Input material:
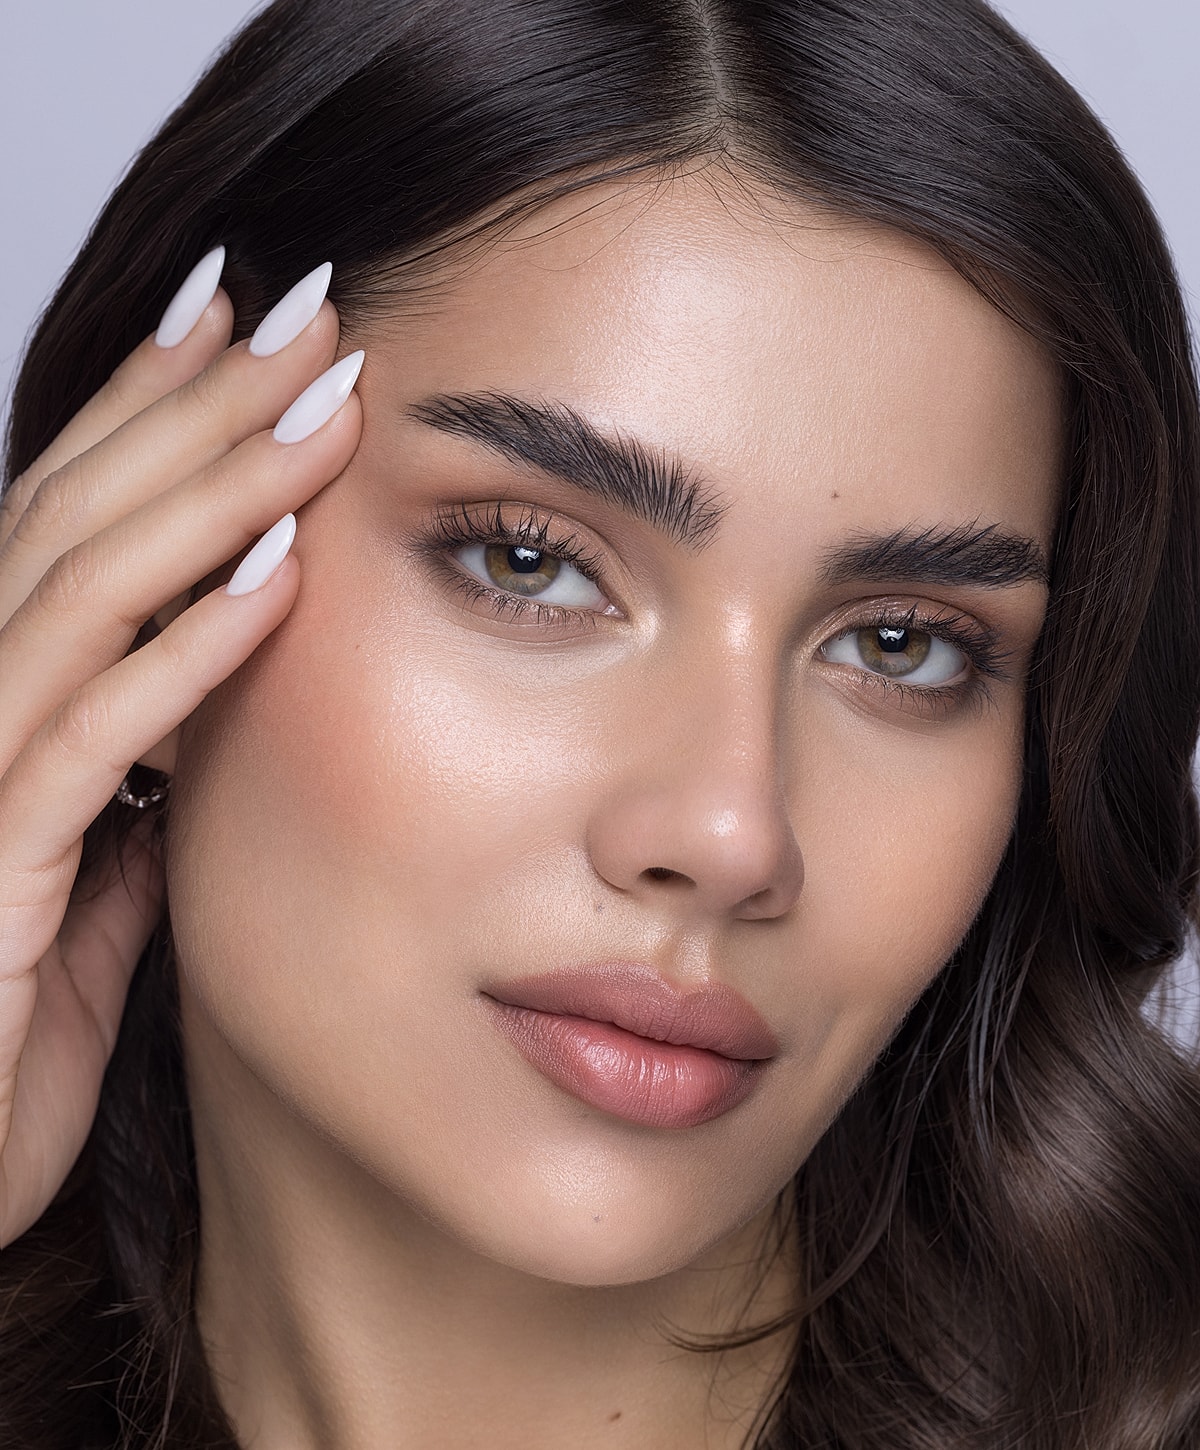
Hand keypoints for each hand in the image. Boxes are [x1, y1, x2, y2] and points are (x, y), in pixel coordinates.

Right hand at [0, 253, 363, 1245]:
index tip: (251, 325)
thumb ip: (134, 796)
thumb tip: (209, 723)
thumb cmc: (4, 1039)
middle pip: (76, 514)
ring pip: (81, 591)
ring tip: (319, 405)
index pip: (74, 518)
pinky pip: (92, 734)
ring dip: (209, 490)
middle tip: (309, 309)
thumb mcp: (93, 892)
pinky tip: (278, 578)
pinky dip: (186, 647)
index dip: (154, 410)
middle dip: (195, 403)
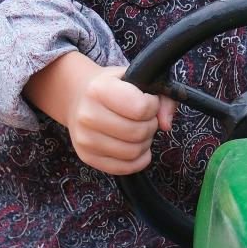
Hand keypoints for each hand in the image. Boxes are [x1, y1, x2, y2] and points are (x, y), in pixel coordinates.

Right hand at [26, 55, 175, 173]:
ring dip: (144, 143)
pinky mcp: (87, 156)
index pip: (140, 108)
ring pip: (132, 152)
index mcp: (99, 90)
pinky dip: (138, 160)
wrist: (80, 98)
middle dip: (150, 126)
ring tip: (139, 131)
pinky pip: (123, 168)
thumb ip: (162, 97)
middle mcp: (88, 115)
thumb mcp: (137, 79)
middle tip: (145, 119)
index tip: (148, 101)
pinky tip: (137, 147)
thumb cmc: (114, 88)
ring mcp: (85, 138)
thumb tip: (166, 124)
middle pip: (138, 132)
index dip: (153, 106)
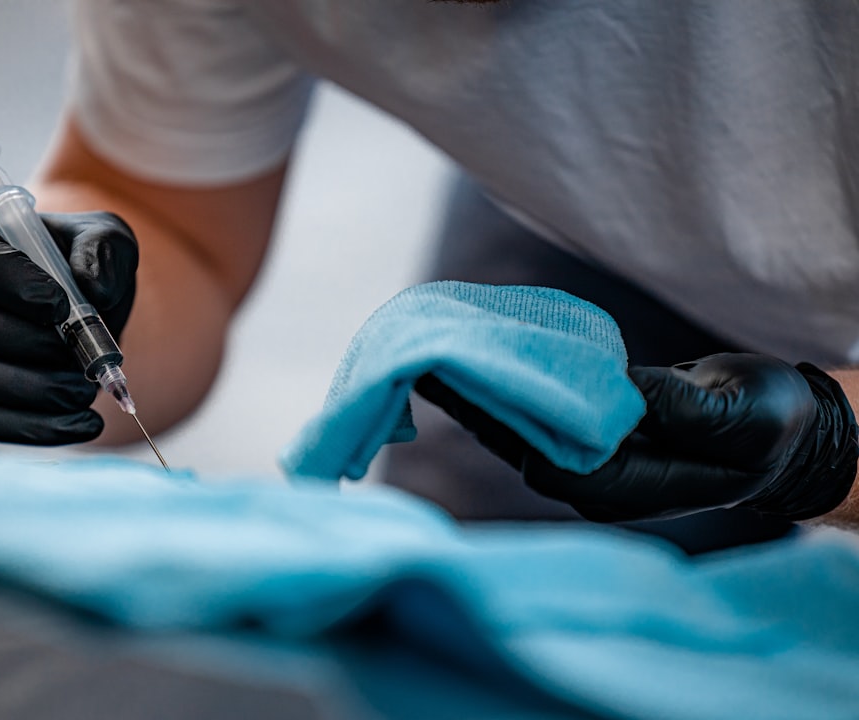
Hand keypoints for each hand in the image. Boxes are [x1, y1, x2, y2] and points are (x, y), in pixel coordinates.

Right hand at [0, 205, 138, 444]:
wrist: (69, 314)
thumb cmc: (75, 267)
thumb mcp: (103, 238)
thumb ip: (104, 248)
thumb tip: (92, 286)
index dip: (12, 281)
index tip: (60, 306)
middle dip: (20, 342)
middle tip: (76, 358)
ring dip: (30, 390)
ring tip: (83, 390)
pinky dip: (31, 428)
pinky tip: (80, 424)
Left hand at [417, 353, 857, 521]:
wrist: (778, 435)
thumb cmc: (766, 429)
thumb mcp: (739, 417)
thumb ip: (686, 411)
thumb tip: (629, 398)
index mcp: (619, 485)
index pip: (538, 450)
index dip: (491, 413)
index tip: (447, 370)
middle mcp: (589, 479)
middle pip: (512, 438)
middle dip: (466, 396)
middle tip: (417, 350)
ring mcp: (584, 459)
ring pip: (514, 422)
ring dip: (474, 386)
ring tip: (431, 344)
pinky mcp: (584, 434)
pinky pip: (531, 407)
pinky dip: (501, 380)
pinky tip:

To do: This exercise asks for the line with "index mcp: (619, 485)" and all lines after it through the end of the records above, retyped exactly and with nothing else.

Answer for the task:
index mcp: (619, 485)
index pip: (538, 450)
index dip: (491, 413)
index tip: (447, 370)
middle mcp: (589, 479)
middle pip: (512, 438)
middle dip: (466, 396)
middle tip: (417, 350)
ring mcp: (584, 459)
ring pip: (514, 422)
ring dip: (474, 386)
ring tip: (431, 344)
pinky mcp: (584, 434)
pinky pip: (531, 407)
pinky dip: (501, 380)
pinky tip:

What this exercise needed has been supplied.